Figure 7. Histological features of MS lesions with phase rim.

Chronic demyelination colocalizes with the phase rim at the lesion edge. There are no signs of ongoing remyelination and only rare oligodendrocyte precursor cells (OLIG2+/ASPA– cells, red arrows). In a cortical lesion, on the other hand, there is evidence of oligodendrocyte precursor cells as well as remyelination. Macrophages/activated microglia also colocalize with the phase rim at the lesion edge. Luxol fast blue (cyan) and lipofuscin (purple) inclusions within these cells suggest ongoing early and late myelin degradation process (×100 magnification). A rim of iron-laden CD68-positive cells are clearly present at the lesion edge (DAB-Turnbull staining alone and double staining with anti-CD68/DAB-Turnbull). Mature tissue macrophages expressing the scavenger receptor CD163 were also represented in the CD68 population, suggesting that the population was not homogeneous (double staining with CD68/CD163). Reactive astrocytes and axonal damage: Non–iron-laden reactive astrocytes were seen in the demyelinated lesion center and demyelinating lesion edge (double staining with GFAP/DAB-Turnbull). Residual axons within the lesion center showed evidence of impaired axonal transport (positive staining for nonphosphorylated neurofilaments expressing SMI32). Red arrows indicate the presence, at the lesion edge, of sparse SMI32-positive ovoids suggesting ongoing axonal degeneration. Scale bars: 50 μm (top row); 10 μm (left panel, middle row); 50 μm (right 3 panels, middle row); 50 μm (left 2 panels, bottom row); 20 μm (right 2 panels, bottom row).

Figure 8. Distribution of CD68-positive and iron-positive cells in MS lesions with and without phase rim.

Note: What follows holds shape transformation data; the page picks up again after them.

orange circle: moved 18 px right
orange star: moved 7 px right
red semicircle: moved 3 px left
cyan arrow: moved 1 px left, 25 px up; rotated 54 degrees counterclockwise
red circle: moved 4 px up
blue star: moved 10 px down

Iron-laden CD68-positive macrophages/activated microglia were more common at the lesion edge than at the lesion center and within the surrounding white matter. On the other hand, lesions without phase rim showed varying degrees of non–iron-laden CD68-positive cells, not significantly different from the surrounding white matter. Lesions 1–4 belong to patient 1, lesions 5 and 6 to patient 2, and lesions 7–10 to patient 3 (see Supplemental Appendix for details). *P < 0.0001 in edge versus center and edge versus white matter (ANOVA, post hoc analysis and Bonferroni correction for multiple comparisons).

Figure 9. Phenomenological model of the origin and fate of the phase rim.

In this hypothetical model, peripheral macrophages and activated microglia are recruited to the site of tissue damage (i). The potential roles of proinflammatory macrophages and microglia are shown in ii and iii: clearance of myelin debris, removal of free iron derived from the demyelinating process, production of free radicals, induction of the glial scar, and recruitment of oligodendrocyte precursors. The healing process is mediated by the shift from proinflammatory to antiinflammatory macrophages/microglia induced by interaction with the extracellular matrix and other factors (iv). Antiinflammatory macrophages/microglia help limit formation of a glial scar and promote migration of oligodendrocyte precursor cells into the demyelinated lesion (v), where they can mature into myelinating oligodendrocytes (vi) and remyelinate naked axons (vii). Any interruption of the healing process (e.g., failure of macrophages/microglia to acquire a fully antiinflammatory phenotype and subsequently clear macrophages/microglia) might trigger a vicious circle, resulting in persistence of the phase rim over at least the first year of lesion evolution.